**Extract to read:**

Minister of Foreign Affairs
- In office 1986–1989
- President: Mengistu Haile Mariam
- Preceded by: Goshu Wolde
- Succeeded by: Tesfaye Dinka

Personal details
- Born: 5 October 1935 (age 90) Gojjam, Ethiopian Empire
- Party: Workers' Party of Ethiopia

Military service
- Allegiance: Ethiopian Empire Derg
- Branch/service: Ethiopian Army
- Years of service: 1959–1991
- Rank: Lieutenant colonel
- Battles/wars: Eritrean War of Independence Ethiopian Civil War

= Berhanu Bayeh =

Ethiopian former army officer and politician (born 1938)

Berhanu Bayeh (ብርሃኑ ባይህ; born October 5, 1935) is an Ethiopian former military officer and politician. He was the Minister of Foreign Affairs during the Derg regime from 1986 to 1989. Prior to that, he was chairman of the Derg's committee for legal affairs. Berhanu was a refugee resident of the Italian Embassy from May 1991 until December 2020, when he left the embassy.

==Biography==
Berhanu was born in Gojjam and was of Amhara descent. In 1959 he entered Harar Military Academy as a cadet, and upon graduation was posted to the airborne division in Nazret. Two years later he attended Haile Selassie University, where he studied law. In 1967 he became a lecturer at Harar Military Academy. He joined the Armed Forces Coordination Committee in 1974.

As a captain, Berhanu joined the Derg as the representative of the Military Academy, where he became chairman of the legal committee, and was promoted to Major in April 1976. In this new role, he toured a number of Arab countries in 1976 and stated they all supported the PMAC regime, although aid to Ethiopia from these counties ceased not long after. With Atnafu Abate, he managed to avoid the infamous Derg meeting of 3 February 1977, where a number of Derg leaders, including chairman Lieutenant General Tafari Benti, were killed in an ambush orchestrated by Mengistu Haile Mariam; the Ottaways assume that he "had apparently sided with Mengistu." In late February 1977, he was appointed chairman of the Foreign Affairs Committee. At the beginning of the Ogaden War, when the Soviet Union attempted to mediate peace between Ethiopia and Somalia, Birhanu secretly met with a Somali delegation in Moscow. He led also the Ethiopian delegation that facilitated the exchange of Ethiopian and Somali prisoners of war in 1988.

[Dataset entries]
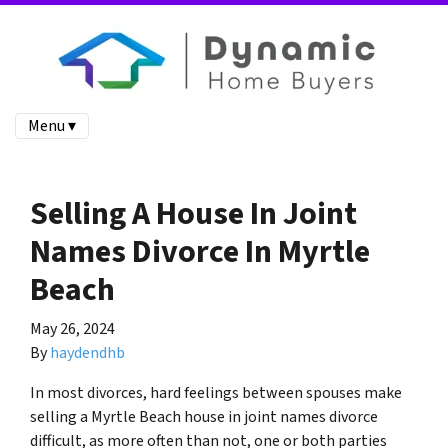
Menu ▾
Selling A House In Joint
Names Divorce In Myrtle
Beach
May 26, 2024
By
haydendhb
In most divorces, hard feelings between spouses make
selling a Myrtle Beach house in joint names divorce
difficult, as more often than not, one or both parties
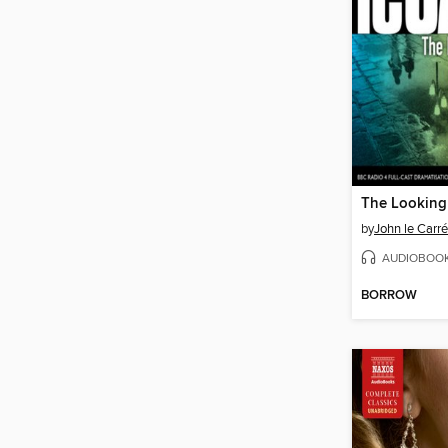
The Looking
by
John le Carré
AUDIOBOO
BORROW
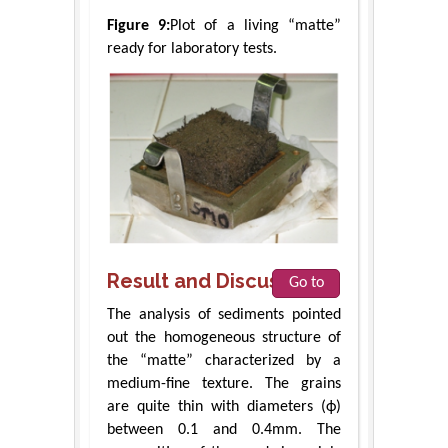
Figure 9:
Plot of a living “matte”
ready for laboratory tests.
Result and Discussions
Go to
The analysis of sediments pointed
out the homogeneous structure of
the “matte” characterized by a
medium-fine texture. The grains
are quite thin with diameters (ϕ)
between 0.1 and 0.4mm. The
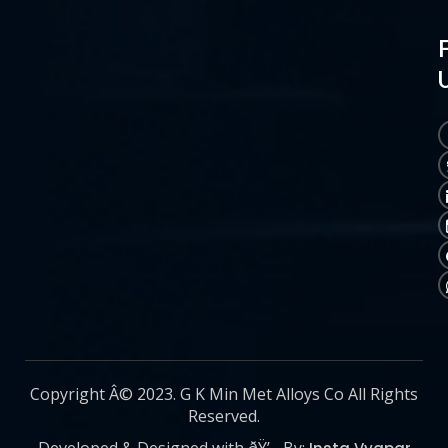
Copyright Â© 2023. G K Min Met Alloys Co All Rights
Reserved.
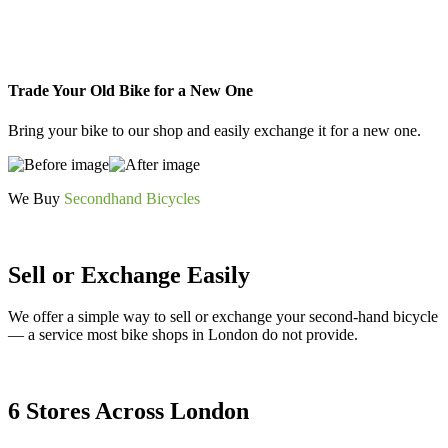
Trade Your Old Bike for a New One
Bring your bike to our shop and easily exchange it for a new one.
We Buy
Secondhand Bicycles
Sell or Exchange Easily
We offer a simple way to sell or exchange your second-hand bicycle
— a service most bike shops in London do not provide.
6 Stores Across London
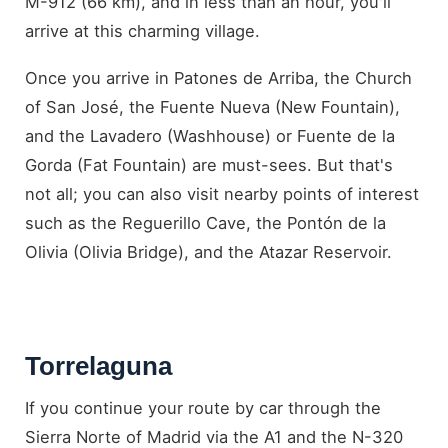
M-912 (66 km), and in less than an hour, you'll
arrive at this charming village.
Once you arrive in Patones de Arriba, the Church
of San José, the Fuente Nueva (New Fountain),
and the Lavadero (Washhouse) or Fuente de la
Gorda (Fat Fountain) are must-sees. But that's
not all; you can also visit nearby points of interest
such as the Reguerillo Cave, the Pontón de la
Olivia (Olivia Bridge), and the Atazar Reservoir.
Torrelaguna
If you continue your route by car through the
Sierra Norte of Madrid via the A1 and the N-320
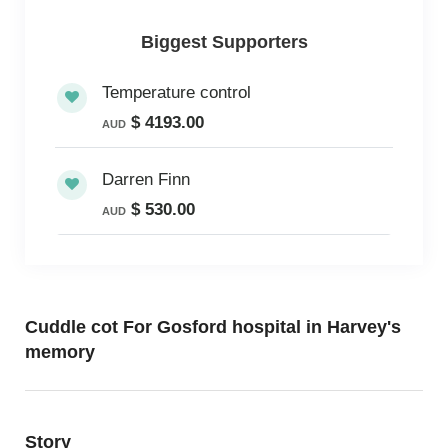
Biggest Supporters
Temperature control
$ 4193.00
AUD
Darren Finn
$ 530.00
AUD
Cuddle cot For Gosford hospital in Harvey's
memory
Story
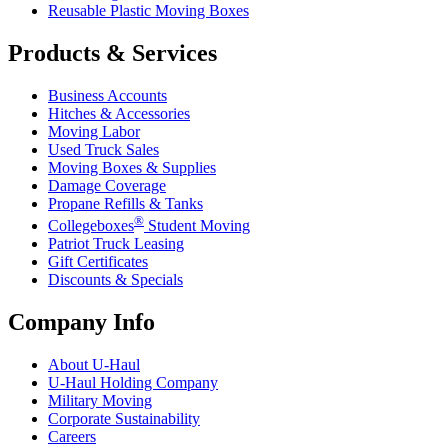
Reusable Plastic Moving Boxes
Products & Services
Business Accounts
Hitches & Accessories
Moving Labor
Used Truck Sales
Moving Boxes & Supplies
Damage Coverage
Propane Refills & Tanks
®
Collegeboxes
Student Moving
Patriot Truck Leasing
Gift Certificates
Discounts & Specials
Company Info
About
U-Haul
U-Haul
Holding Company
Military Moving
Corporate Sustainability
Careers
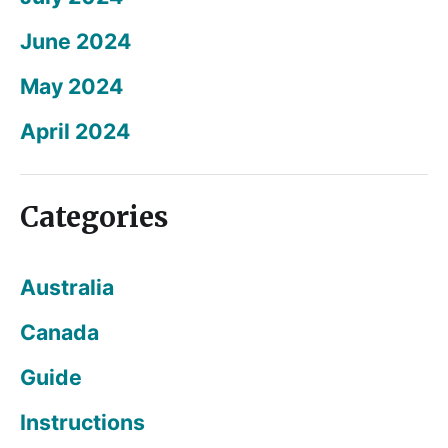
June 2024
May 2024
April 2024
Categories
Australia
Canada
Guide
Instructions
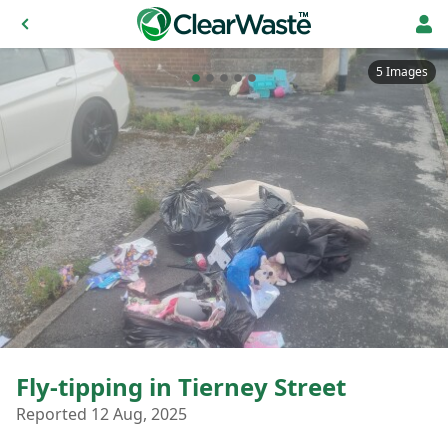
5 Images
Fly-tipping in Tierney Street
Reported 12 Aug, 2025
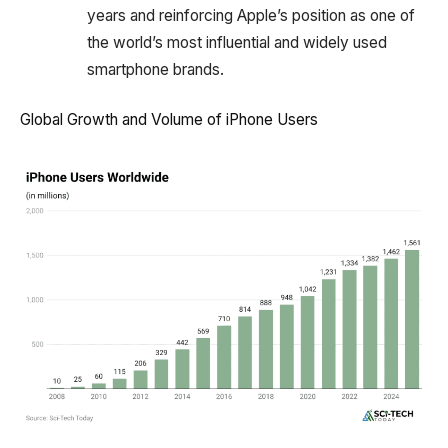
years and reinforcing Apple’s position as one of
the world’s most influential and widely used
smartphone brands.
Global Growth and Volume of iPhone Users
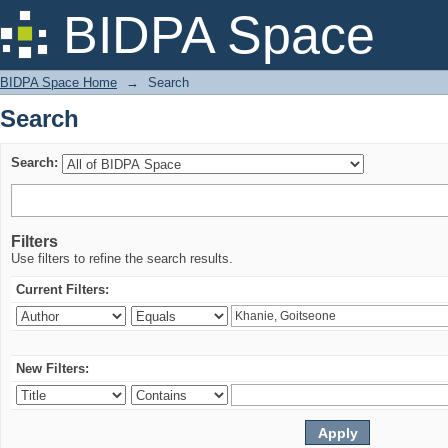
Search
BIDPA Space
BIDPA Space Home
→
Search
Search
Search:
Filters
Use filters to refine the search results.
Current Filters:
New Filters:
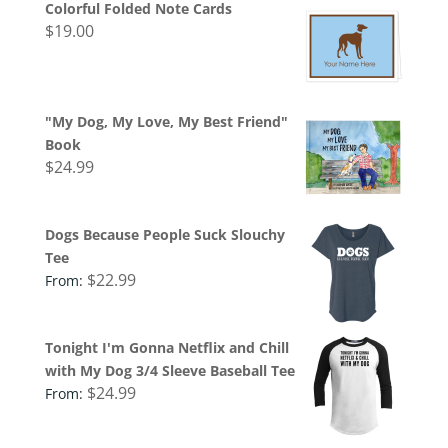
Colorful Folded Note Cards
$
19.00
"My Dog, My Love, My Best Friend"
Book
$
24.99
Dogs Because People Suck Slouchy
Tee
$
22.99
From:
Tonight I'm Gonna Netflix and Chill
with My Dog 3/4 Sleeve Baseball Tee
$
24.99
From:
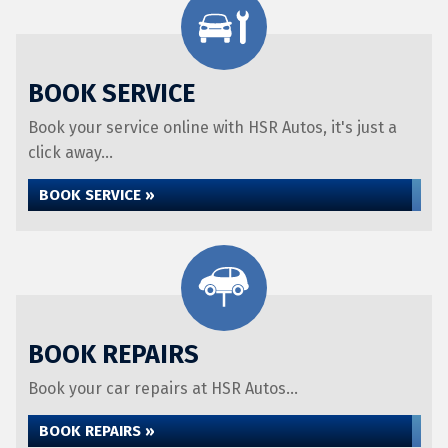
BOOK SERVICE
Book your service online with HSR Autos, it's just a
click away...
BOOK SERVICE »
BOOK REPAIRS
Book your car repairs at HSR Autos...
BOOK REPAIRS »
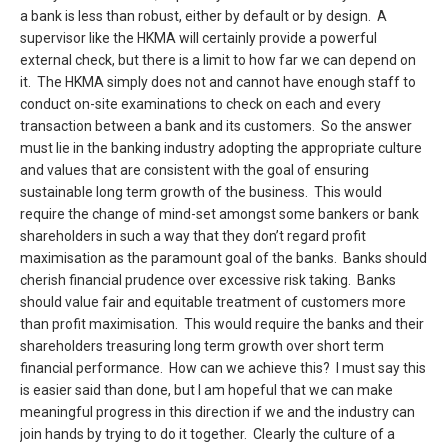
a bank is less than robust, either by default or by design. A
supervisor like the HKMA will certainly provide a powerful
external check, but there is a limit to how far we can depend on
it. The HKMA simply does not and cannot have enough staff to
conduct on-site examinations to check on each and every
transaction between a bank and its customers. So the answer
must lie in the banking industry adopting the appropriate culture
and values that are consistent with the goal of ensuring
sustainable long term growth of the business. This would
require the change of mind-set amongst some bankers or bank
shareholders in such a way that they don’t regard profit
maximisation as the paramount goal of the banks. Banks should
cherish financial prudence over excessive risk taking. Banks
should value fair and equitable treatment of customers more
than profit maximisation. This would require the banks and their
shareholders treasuring long term growth over short term
financial performance. How can we achieve this? I must say this
is easier said than done, but I am hopeful that we can make
meaningful progress in this direction if we and the industry can
join hands by trying to do it together. Clearly the culture of a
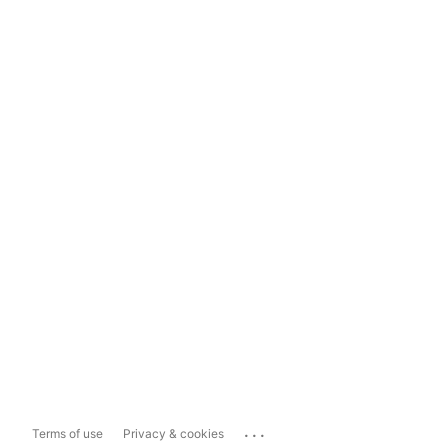
...
Terms of use
Privacy & cookies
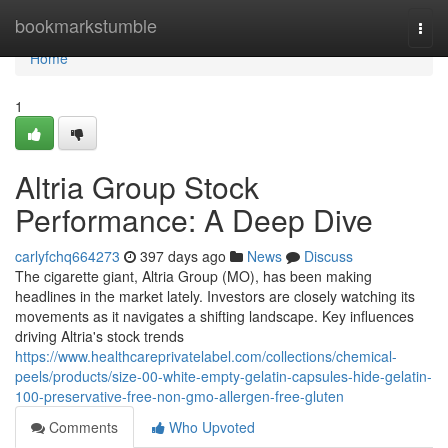
Home
bookmarkstumble
Togg
navi
Home
1
Altria Group Stock
Performance: A Deep Dive
carlyfchq664273
397 days ago
News
Discuss
The cigarette giant, Altria Group (MO), has been making
headlines in the market lately. Investors are closely watching its
movements as it navigates a shifting landscape. Key influences
driving Altria's stock trends
https://www.healthcareprivatelabel.com/collections/chemical-
peels/products/size-00-white-empty-gelatin-capsules-hide-gelatin-
100-preservative-free-non-gmo-allergen-free-gluten
Comments
Who Upvoted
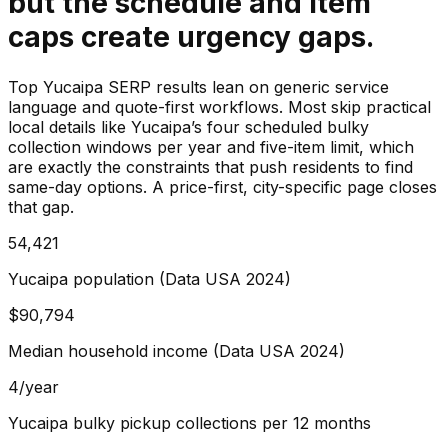
but the schedule and item
caps create urgency gaps.
Top Yucaipa SERP results lean on generic service
language and quote-first workflows. Most skip practical
local details like Yucaipa’s four scheduled bulky
collection windows per year and five-item limit, which
are exactly the constraints that push residents to find
same-day options. A price-first, city-specific page closes
that gap.
54,421
Yucaipa population (Data USA 2024)
$90,794
Median household income (Data USA 2024)
4/year
Yucaipa bulky pickup collections per 12 months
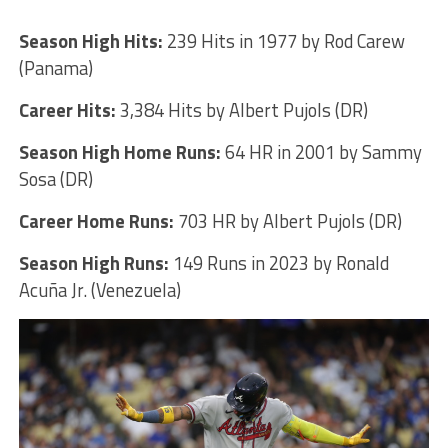
Season High Hits:
239 Hits in 1977 by Rod Carew
(Panama)
Career Hits:
3,384 Hits by Albert Pujols (DR)
Season High Home Runs:
64 HR in 2001 by Sammy
Sosa (DR)
Career Home Runs:
703 HR by Albert Pujols (DR)
Season High Runs:
149 Runs in 2023 by Ronald
Acuña Jr. (Venezuela)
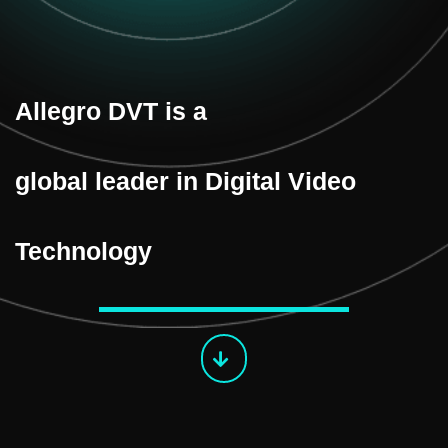
Allegro DVT is a
global leader in Digital Video
Technology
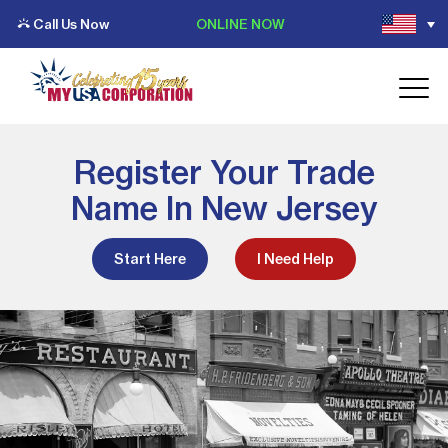
Call Us Now
ONLINE NOW
Register Your Trade
Name In New Jersey
Start Here
I Need Help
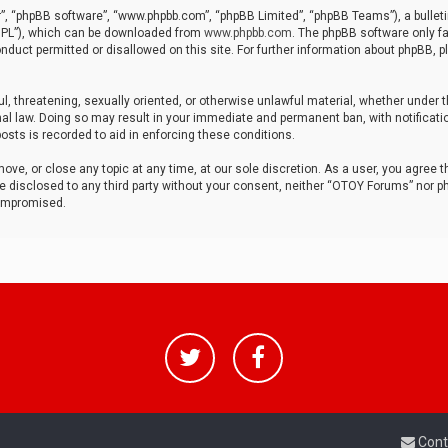
r”, “phpBB software”, “www.phpbb.com”, “phpBB Limited”, “phpBB Teams”), a bulleti
“GPL”), which can be downloaded from
www.phpbb.com
. The phpBB software only fa
nduct permitted or disallowed on this site. For further information about phpBB, p
ul, threatening, sexually oriented, or otherwise unlawful material, whether under t
al law. Doing so may result in your immediate and permanent ban, with notificatio
osts is recorded to aid in enforcing these conditions.
ve, or close any topic at any time, at our sole discretion. As a user, you agree 
be disclosed to any third party without your consent, neither “OTOY Forums” nor p
compromised.
Cont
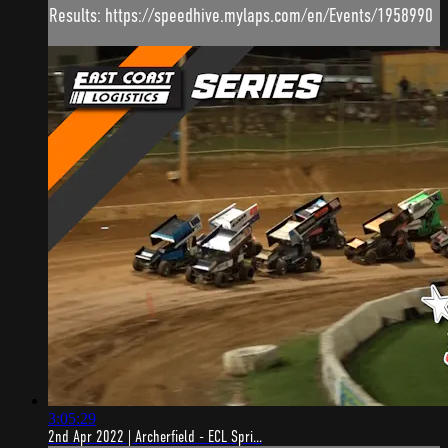
Results: https://speedhive.mylaps.com/en/Events/1958990
3:05:29
2nd Apr 2022 | Archerfield - ECL Spri...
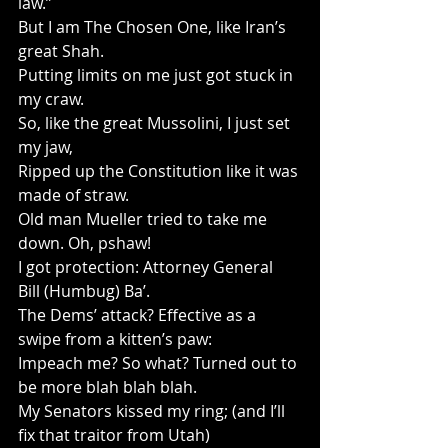
law.”
But I am The Chosen One, like Iran’s 
great Shah.
Putting limits on me just got stuck in 
my craw.
So, like the great Mussolini, I just set 
my jaw,
Ripped up the Constitution like it was 
made of straw.
Old man Mueller tried to take me 
down. Oh, pshaw!
I got protection: Attorney General 
Bill (Humbug) Ba’.
The Dems’ attack? Effective as a 
swipe from a kitten’s paw:
Impeach me? So what? Turned out to 
be more blah blah blah.
My Senators kissed my ring; (and I’ll 
fix that traitor from Utah)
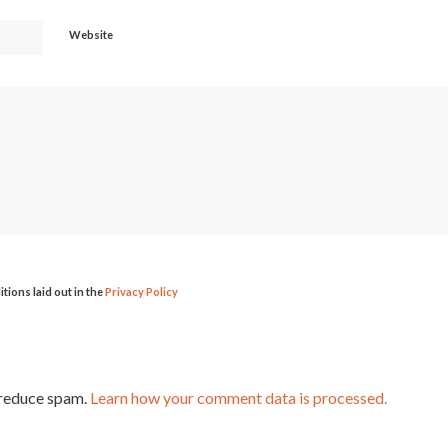
Website
itions laid out in the
Privacy Policy
 reduce spam.
Learn how your comment data is processed.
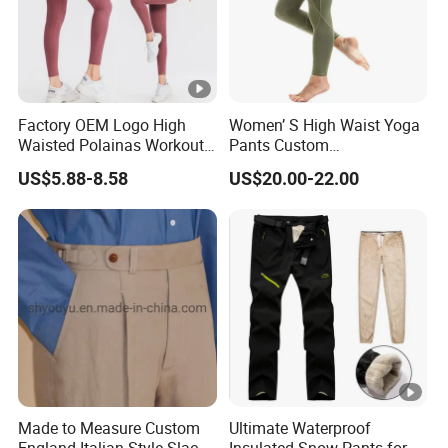
Factory OEM Logo High
Women’ S High Waist Yoga
Waisted Polainas Workout
Pants Custom
Leggings with Phone
Dropshipping Tummy
US$5.88-8.58
US$20.00-22.00
Pockets, Royal Blue Gym
Control Workout Running
Trousers Sports Wear
Stretch Yoga Leggings
Athletic Jogging Squat
Proof Yoga Pants
Made to Measure Custom
Ultimate Waterproof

**The task:** Copy the Berhanu Bayeh article starting at "Berhanu Bayeh (ብርሃኑ" and ending at "left the embassy.", but swap "Italian Embassy" for "Swiss Embassy". Rely only on the Berhanu Bayeh article for your answers.

**Expected output:**
Berhanu Bayeh (ብርሃኑ ባይህ; born October 5, 1935) is an Ethiopian former military officer and politician. He was the Minister of Foreign Affairs during the Derg regime from 1986 to 1989. Prior to that, he was chairman of the Derg's committee for legal affairs. Berhanu was a refugee resident of the Swiss Embassy from May 1991 until December 2020, when he left the embassy.